■ Aim: Rewrite the records starting at the line that contains "name author: Ashe" and ending at the end of the records, with "locality" replaced by "place" and everything else left unchanged.

Collection entries

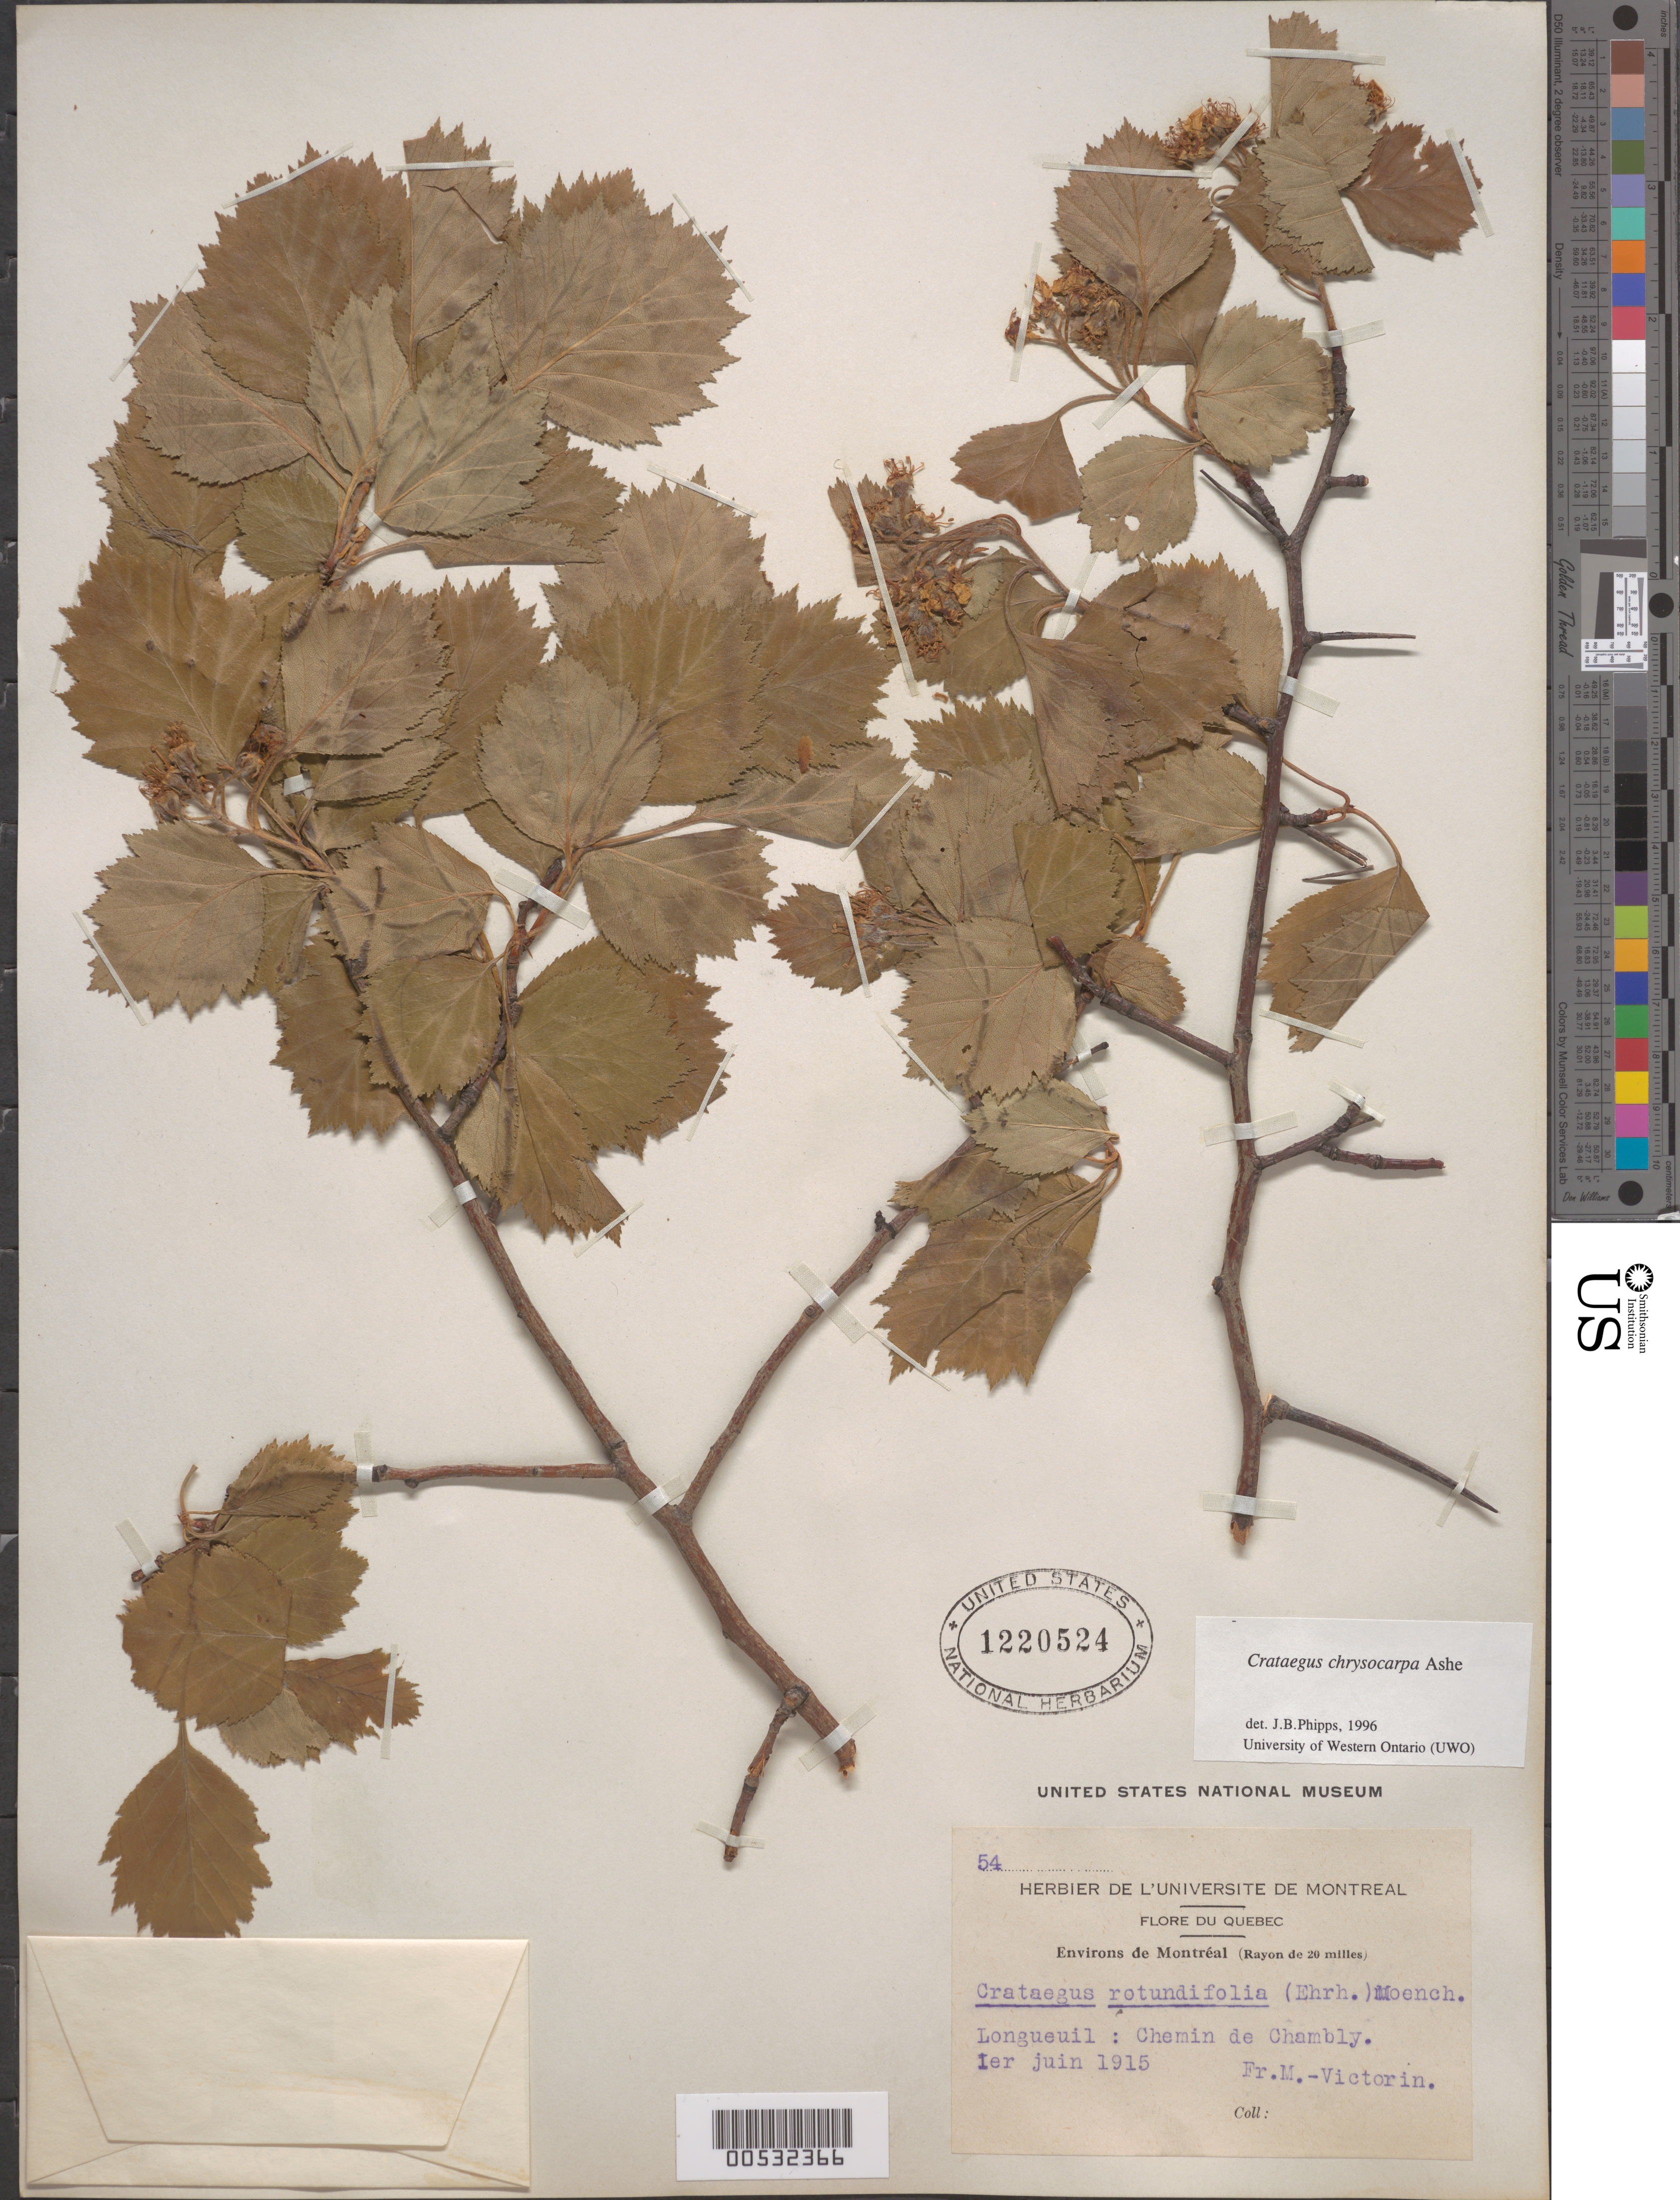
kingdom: Plantae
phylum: Tracheophyta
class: Magnoliopsida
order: Rosales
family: Rosaceae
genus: Crataegus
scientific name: Crataegus chrysocarpa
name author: Ashe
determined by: Phipps, James B., (UWO), University of Western Ontario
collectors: Fr. Marie-Victorin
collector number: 54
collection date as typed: Jun 1915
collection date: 1915-06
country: Canada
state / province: Quebec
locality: Longueuil: Chemin de Chambly. Environs de Montréal (Rayon de 20 milles)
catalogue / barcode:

■ Solved exercise:
name author: Ashe
determined by: Phipps, James B., (UWO), University of Western Ontario
collectors: Fr. Marie-Victorin
collector number: 54
collection date as typed: Jun 1915
collection date: 1915-06
country: Canada
state / province: Quebec
place: Longueuil: Chemin de Chambly. Environs de Montréal (Rayon de 20 milles)
catalogue / barcode:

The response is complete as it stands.